While Peregrine’s primary mission involves scientific instruments to probe lunar surface radiation, it also carries payloads from Elysium Space and Celestis that include cremated remains and DNA intended to remain on the Moon permanently.
In a letter addressed to NASA and the Department of Transportation, Navajo Nation President Buu Nygren expressed deep concern and disappointment, urging NASA to delay the launch. Nygren emphasized the sacred significance of the Moon in Indigenous cultures, likening the situation to the Lunar Prospector mission in 1998, which sparked objections from the Navajo.
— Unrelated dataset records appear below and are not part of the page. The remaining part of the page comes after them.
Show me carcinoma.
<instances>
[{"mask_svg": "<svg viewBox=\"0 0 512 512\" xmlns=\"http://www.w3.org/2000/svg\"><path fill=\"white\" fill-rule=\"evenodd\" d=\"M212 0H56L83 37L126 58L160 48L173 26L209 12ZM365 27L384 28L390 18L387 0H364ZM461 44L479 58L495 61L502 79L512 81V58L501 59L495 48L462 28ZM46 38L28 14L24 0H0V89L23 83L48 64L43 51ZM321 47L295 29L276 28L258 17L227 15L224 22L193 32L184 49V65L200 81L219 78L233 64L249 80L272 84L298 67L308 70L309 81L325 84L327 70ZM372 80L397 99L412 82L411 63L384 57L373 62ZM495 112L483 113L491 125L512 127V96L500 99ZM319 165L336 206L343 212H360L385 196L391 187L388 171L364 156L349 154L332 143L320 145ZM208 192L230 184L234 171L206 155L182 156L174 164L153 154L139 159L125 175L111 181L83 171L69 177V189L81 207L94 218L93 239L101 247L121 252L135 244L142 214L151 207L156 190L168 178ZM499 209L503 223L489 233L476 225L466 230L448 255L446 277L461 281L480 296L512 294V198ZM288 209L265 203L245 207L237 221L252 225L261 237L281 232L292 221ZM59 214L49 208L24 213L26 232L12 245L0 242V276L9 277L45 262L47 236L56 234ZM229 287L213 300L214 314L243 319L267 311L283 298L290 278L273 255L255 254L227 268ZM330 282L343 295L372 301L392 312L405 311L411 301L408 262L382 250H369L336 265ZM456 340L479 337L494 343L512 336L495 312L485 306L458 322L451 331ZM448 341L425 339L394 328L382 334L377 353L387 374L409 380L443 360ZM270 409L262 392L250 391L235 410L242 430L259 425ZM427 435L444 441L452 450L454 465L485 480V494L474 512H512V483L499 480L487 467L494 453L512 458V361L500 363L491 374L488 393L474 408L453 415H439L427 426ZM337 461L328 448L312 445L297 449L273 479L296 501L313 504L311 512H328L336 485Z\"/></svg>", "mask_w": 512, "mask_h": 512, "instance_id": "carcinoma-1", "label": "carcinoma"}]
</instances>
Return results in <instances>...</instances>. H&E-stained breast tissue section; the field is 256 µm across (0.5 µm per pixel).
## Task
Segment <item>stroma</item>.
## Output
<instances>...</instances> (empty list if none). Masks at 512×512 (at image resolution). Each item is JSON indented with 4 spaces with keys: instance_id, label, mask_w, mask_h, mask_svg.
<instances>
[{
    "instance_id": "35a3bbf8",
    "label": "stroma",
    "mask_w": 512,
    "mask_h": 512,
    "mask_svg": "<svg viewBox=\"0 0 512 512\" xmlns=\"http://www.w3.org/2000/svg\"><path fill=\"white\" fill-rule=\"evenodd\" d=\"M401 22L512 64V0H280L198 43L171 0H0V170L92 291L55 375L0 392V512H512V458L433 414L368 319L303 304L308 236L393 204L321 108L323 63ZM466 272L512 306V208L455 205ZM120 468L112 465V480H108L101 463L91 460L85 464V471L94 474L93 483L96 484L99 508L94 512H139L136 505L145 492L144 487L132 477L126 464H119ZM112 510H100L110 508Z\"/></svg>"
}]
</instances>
NASA’s deputy associate administrator for exploration, Joel Kearns, stated that the agency takes the concerns seriously and is arranging a meeting with the Navajo Nation. However, he noted that NASA has no control over the payloads of its private partners.
Celestis responded, asserting the right of all cultures to engage in religious practices and emphasizing that the mission does not desecrate the Moon, as the materials will remain aboard the lander.
The debate highlights the complex intersection of space exploration, cultural sensitivities, and private partnerships, raising questions about industry standards and ethical considerations in lunar missions.